**** Working data

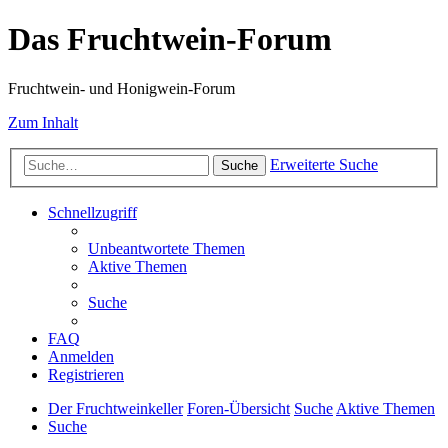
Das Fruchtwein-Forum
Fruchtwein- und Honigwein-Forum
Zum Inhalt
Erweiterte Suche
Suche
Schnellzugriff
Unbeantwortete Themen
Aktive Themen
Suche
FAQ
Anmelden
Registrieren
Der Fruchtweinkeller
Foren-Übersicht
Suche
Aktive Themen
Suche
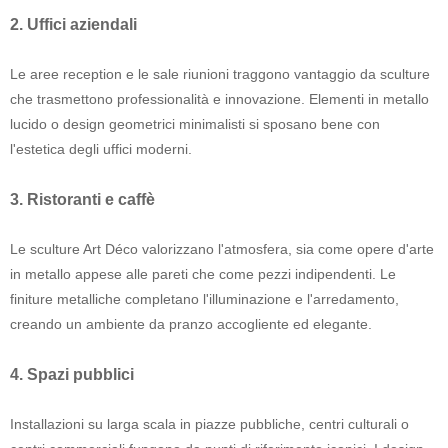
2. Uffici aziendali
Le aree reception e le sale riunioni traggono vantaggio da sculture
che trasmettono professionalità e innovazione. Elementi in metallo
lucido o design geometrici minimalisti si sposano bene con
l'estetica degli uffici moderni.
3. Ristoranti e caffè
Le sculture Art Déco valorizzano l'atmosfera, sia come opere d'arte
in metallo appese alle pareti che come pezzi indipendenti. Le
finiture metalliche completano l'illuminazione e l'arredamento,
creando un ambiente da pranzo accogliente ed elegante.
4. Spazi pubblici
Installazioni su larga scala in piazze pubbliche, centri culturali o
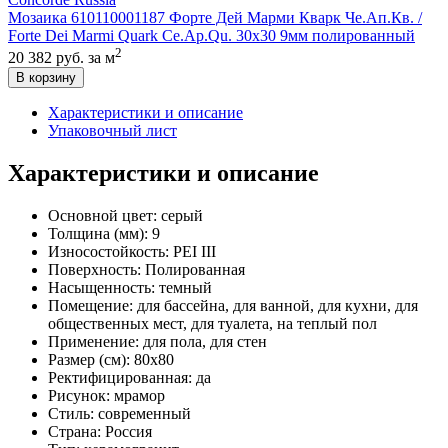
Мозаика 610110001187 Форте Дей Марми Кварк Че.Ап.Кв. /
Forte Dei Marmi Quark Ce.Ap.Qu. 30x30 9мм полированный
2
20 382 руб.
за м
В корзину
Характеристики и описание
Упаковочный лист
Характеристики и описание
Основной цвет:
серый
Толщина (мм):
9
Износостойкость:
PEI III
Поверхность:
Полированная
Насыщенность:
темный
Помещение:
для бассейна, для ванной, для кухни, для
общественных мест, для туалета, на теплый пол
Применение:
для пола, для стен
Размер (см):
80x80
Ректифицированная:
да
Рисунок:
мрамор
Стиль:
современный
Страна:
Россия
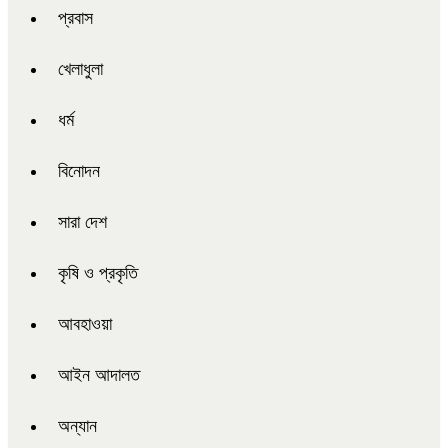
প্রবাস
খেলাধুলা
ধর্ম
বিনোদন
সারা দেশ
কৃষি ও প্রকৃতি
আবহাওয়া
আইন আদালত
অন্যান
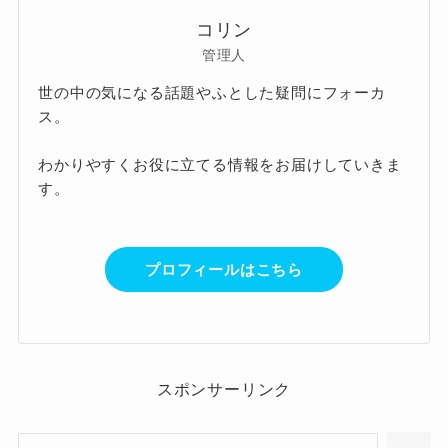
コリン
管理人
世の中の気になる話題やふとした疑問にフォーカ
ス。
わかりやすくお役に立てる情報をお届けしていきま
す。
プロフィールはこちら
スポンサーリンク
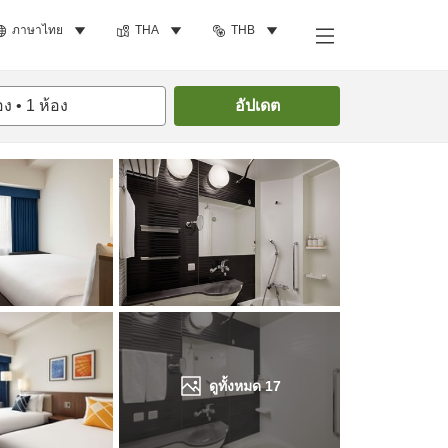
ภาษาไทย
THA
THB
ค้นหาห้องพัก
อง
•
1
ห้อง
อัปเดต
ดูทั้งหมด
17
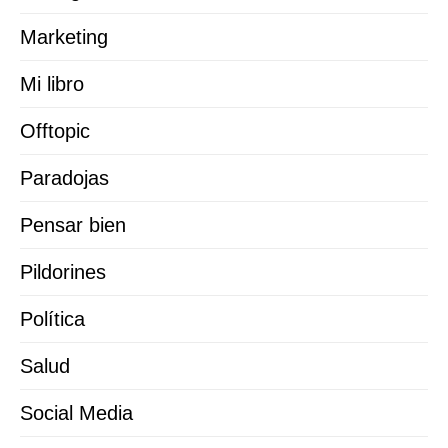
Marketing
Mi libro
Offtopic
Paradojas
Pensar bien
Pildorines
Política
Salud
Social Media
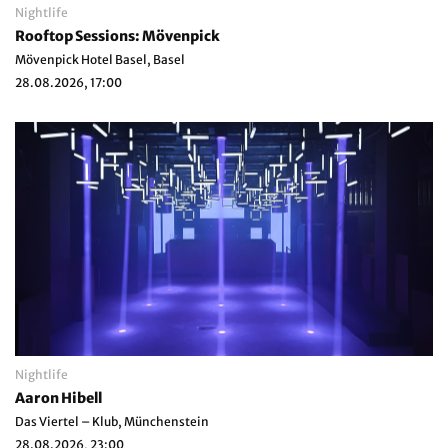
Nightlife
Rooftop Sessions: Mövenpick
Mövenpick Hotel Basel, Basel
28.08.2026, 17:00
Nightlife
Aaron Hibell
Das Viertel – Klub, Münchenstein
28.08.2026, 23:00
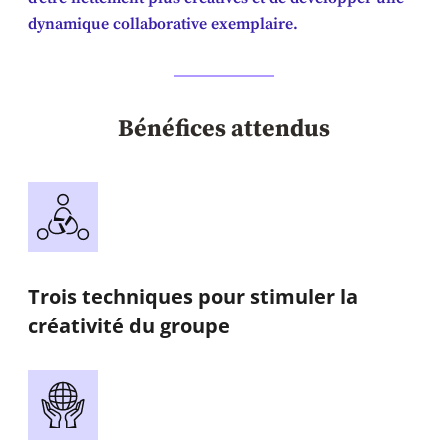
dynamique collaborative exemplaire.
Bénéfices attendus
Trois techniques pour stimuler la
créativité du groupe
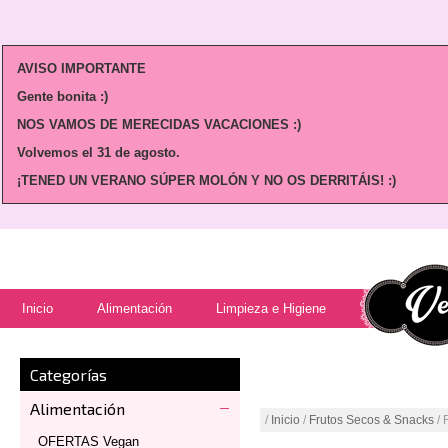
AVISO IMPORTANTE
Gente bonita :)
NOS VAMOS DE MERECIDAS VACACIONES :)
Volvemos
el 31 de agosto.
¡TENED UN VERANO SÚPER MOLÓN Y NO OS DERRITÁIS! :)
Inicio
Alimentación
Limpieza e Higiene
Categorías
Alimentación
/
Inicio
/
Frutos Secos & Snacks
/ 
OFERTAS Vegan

********

Copy the text of all ten items above line for line, leaving out the pictures.

Exercise result:
Das Fruchtwein-Forum
Fruchtwein- und Honigwein-Forum
Zum Inhalt
Erweiterte Suche
Suche
Schnellzugriff
Unbeantwortete Themen
Aktive Themen
Suche
FAQ
Anmelden
Registrieren
Der Fruchtweinkeller
Foren-Übersicht
Suche
Aktive Themen
Suche
2. Uffici aziendali
Le aree reception e le sale riunioni traggono vantaggio da sculture
che trasmettono professionalità e innovazione. Elementi in metallo
lucido o design geometrici minimalisti si sposano bene con
l'estetica degli uffici moderni.
3. Ristoranti e caffè
Le sculture Art Déco valorizzano l'atmosfera, sia come opere d'arte
in metallo appese alle pareti che come pezzi indipendenti. Le
finiture metalliche completano l'illuminazione e l'arredamento,
creando un ambiente da pranzo accogliente ed elegante.
4. Spazi pubblici
Installazioni su larga scala in piazze pubbliche, centri culturali o
Мозаика 610110001187 Форте Дей Марми Кварк Че.Ап.Кв. /
Forte Dei Marmi Quark Ce.Ap.Qu. 30x30 9мм полированный
2
20 382 руб.
за м
В корзину
Характеристики и описание
Упаковочный лист
Характеристики и описание
Основной цвет:
серый
Толщина (мм):
9
Износостойкость:
PEI III
Поверхность:
Полированная
Насыщенность:
темный
Помещение:
для бассейна, для ванной, для кухни, для
общественных мест, для туалета, на теплый пол
Применение:
для пола, для стен
Размер (см):
80x80
Ректифицированная:
да
Рисунок:
мрамор
Стиль:
современный
Страна:
Россия
প্রবাস
খেলাধুলা
ধর্ম
বিনোদন
সারা দেশ
কৃষি ও প্রকৃতি
আবহাওয়া
আইন আদালত
অন্যান
コリン
管理人
世の中の気になる話題やふとした疑問にフォーカ
ス。
わかりやすくお役に立てる情報をお届けしていきま
す。
プロフィールはこちら
スポンサーリンク
ภาษาไทย
THA
THB
ค้นหาห้องพัก
อง
•
1
ห้อง
อัปเดต
ดูทั้งหมด
17
Marketing
Mi libro
Offtopic
Paradojas
Pensar bien
Pildorines
Política
Salud
Social Media
Nightlife
Rooftop Sessions: Mövenpick
Mövenpick Hotel Basel, Basel
28.08.2026, 17:00
Nightlife
Aaron Hibell
Das Viertel – Klub, Münchenstein
28.08.2026, 23:00
dynamique collaborative exemplaire.
Bénéfices attendus
Trois techniques pour stimuler la
créativité du groupe
AVISO IMPORTANTE
Gente bonita :)
NOS VAMOS DE MERECIDAS VACACIONES :)
Volvemos
el 31 de agosto.
¡TENED UN VERANO SÚPER MOLÓN Y NO OS DERRITÁIS! :)
Inicio
Alimentación
Limpieza e Higiene
Categorías
Alimentación
/
Inicio
/
Frutos Secos & Snacks
/ 
OFERTAS Vegan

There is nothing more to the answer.